The problem is the politics of science and this inane idea in society that we must eliminate all risk from the world. With this in place, we never do the finer grained studies because we are afraid that someone will read that “material X is beneficial” and not hear the part after that says “below Y milligrams per day.” No one wants to argue the science to a jury of people who likely won’t understand the data and will be swayed by the purely emotional appeal of the plaintiff’s attorney.

biddyb
May 30, 2011 3:48 pm

Ok, I am now going to expose my ignorance, something I have been averse to doing for fear of ridicule…….
What role does oxygen play, if any, in warming/cooling the atmosphere? Presumably, if all this extra CO2 allows more photosynthesis, more oxygen is released into the atmosphere. Then what? Nothing? Just more oxygen for us to breathe?

= = = = =

▸ To-do list:
1 – For the comment excerpt on science and risk, decide whether each statement below agrees with it, answering yes or no and quoting the words that settle it: (a) The first comment worries that readers may miss a dosage limit stated after a claim of benefit. (b) The comment by biddyb is dated May 30, 2011. (c) biddyb says they have always been comfortable exposing their ignorance.
2 – Go on with the comment excerpt on science and risk, picking up right after its final sentence.

Records from a data source:
= = = = =

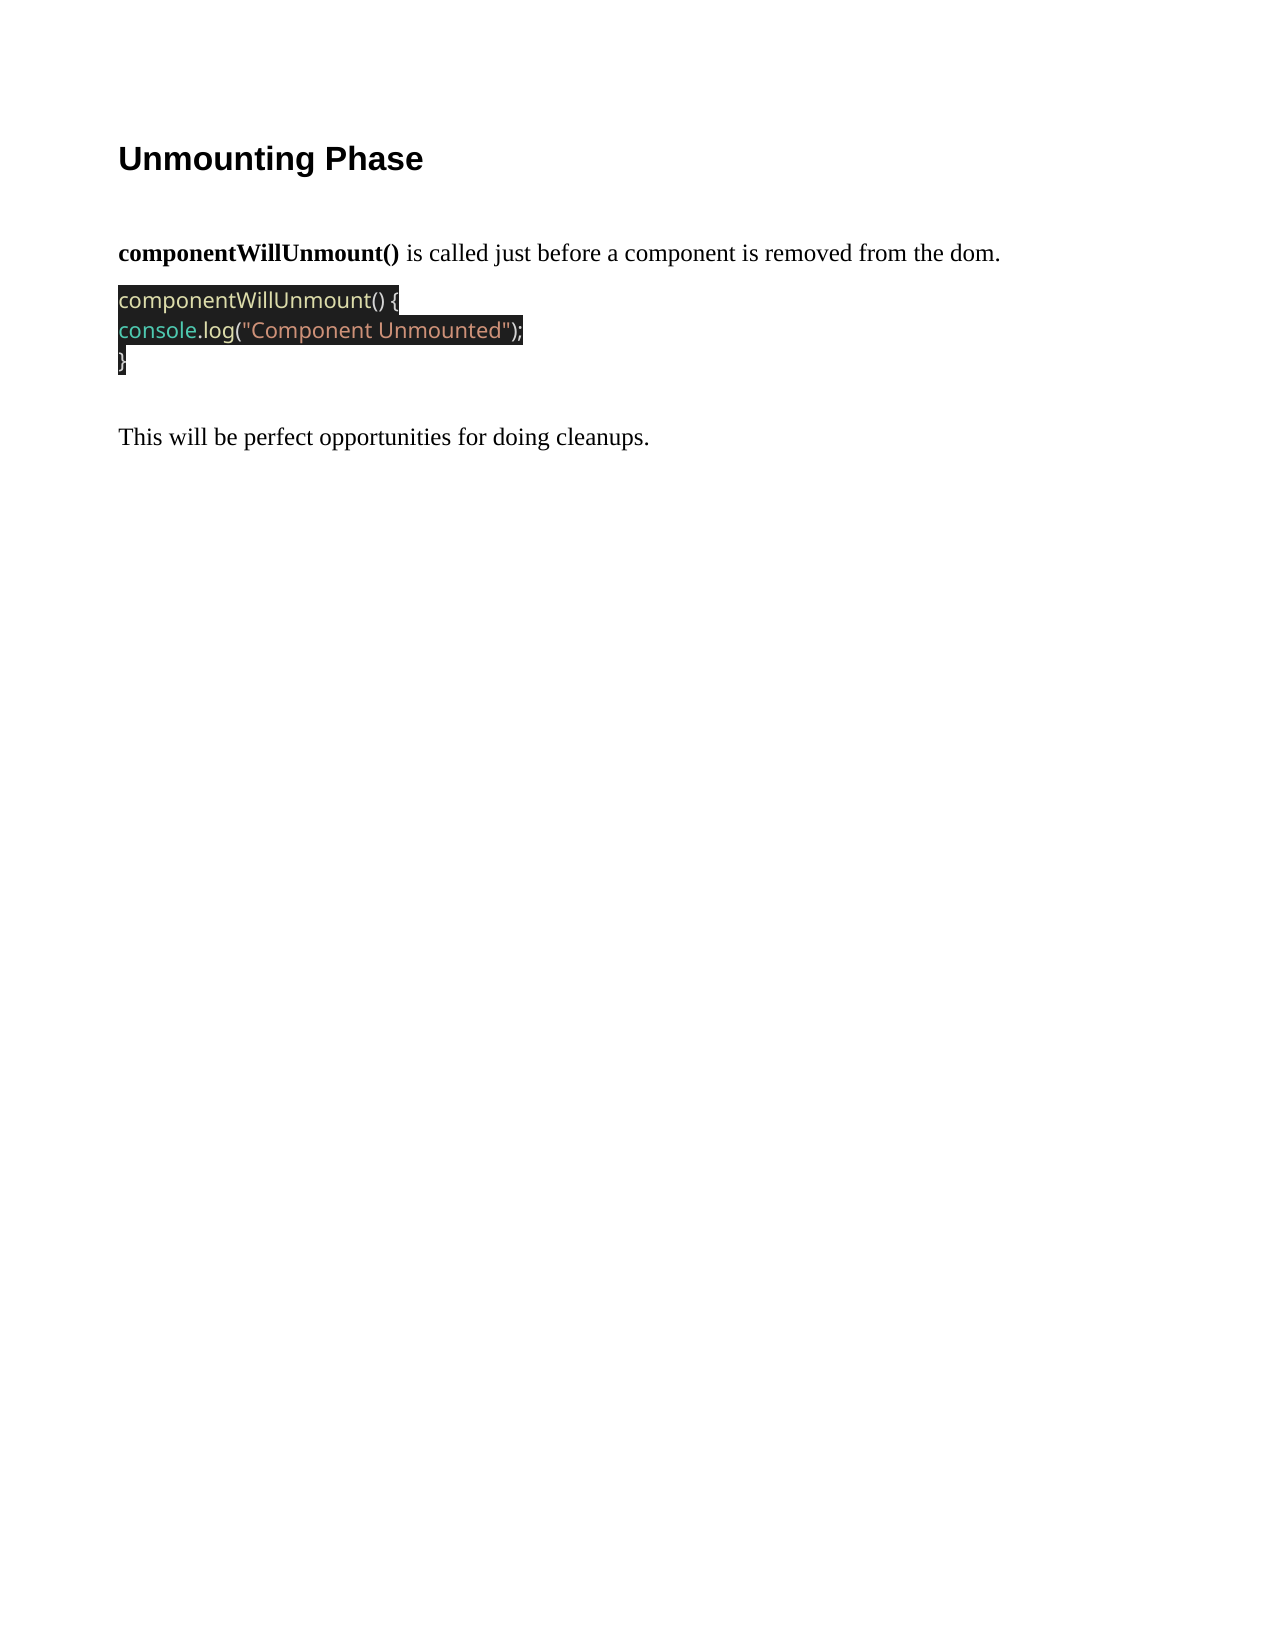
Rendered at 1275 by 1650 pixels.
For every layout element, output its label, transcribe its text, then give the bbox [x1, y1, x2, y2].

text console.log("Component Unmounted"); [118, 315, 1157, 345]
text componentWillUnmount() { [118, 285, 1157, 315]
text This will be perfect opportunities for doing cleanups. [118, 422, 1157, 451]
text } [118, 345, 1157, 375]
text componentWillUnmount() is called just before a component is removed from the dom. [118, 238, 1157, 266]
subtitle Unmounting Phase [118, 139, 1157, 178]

= = = = =

▸ The answers:
1 –
(a) Yes: "not hear the part after that says “below Y milligrams per day.”"
(b) Yes: "May 30, 2011 3:48 pm"
(c) No: "something I have been averse to doing for fear of ridicule"

2 –
My other question is about measurement of CO2 in the atmosphere. I seem to recall reading somewhere, here probably, that there is little exchange of air between the northern and southern hemispheres. In the northern hemisphere winter, deciduous trees lose their leaves and photosynthesis is reduced, so less carbon dioxide is taken out of the atmosphere than in the summer. The same applies in the southern hemisphere winter and summer. Presumably, then, carbon dioxide levels fluctuate between the seasons. When is it measured? All year round? Is a global average produced? A global average would, theoretically, produce a balance between northern and southern hemispheres, i.e. a northern winter reduction in CO2 absorbtion would be offset by the southern summer increase – or would it? There is a larger land mass in the northern hemisphere and a greater coverage of trees, so a northern hemisphere summer would give a global average reduction in CO2?
Or am I just talking bo**ocks?
Any answers (in simple terms, please – as you can tell, I am not a scientist) putting me straight would be more than welcome as I spend sleepless nights pondering this conundrum. (Well, not really.)

June 12, 2011 2:13 pm

strange surfacing to deal with when dealing with mother nature when releases or destroys”instruct best solution of balances which occuring for living/to be animals for dwelling dealing with the trees odors when in the atmosphere to communicate or move apart. side effects exists from some trees many shouldn’t be contended with/for others deadly if mind functioning wrong with the chemical its releasing from what isn’t yet is.

June 12, 2011 3:45 pm

p238;
Truly psychotic. Get help.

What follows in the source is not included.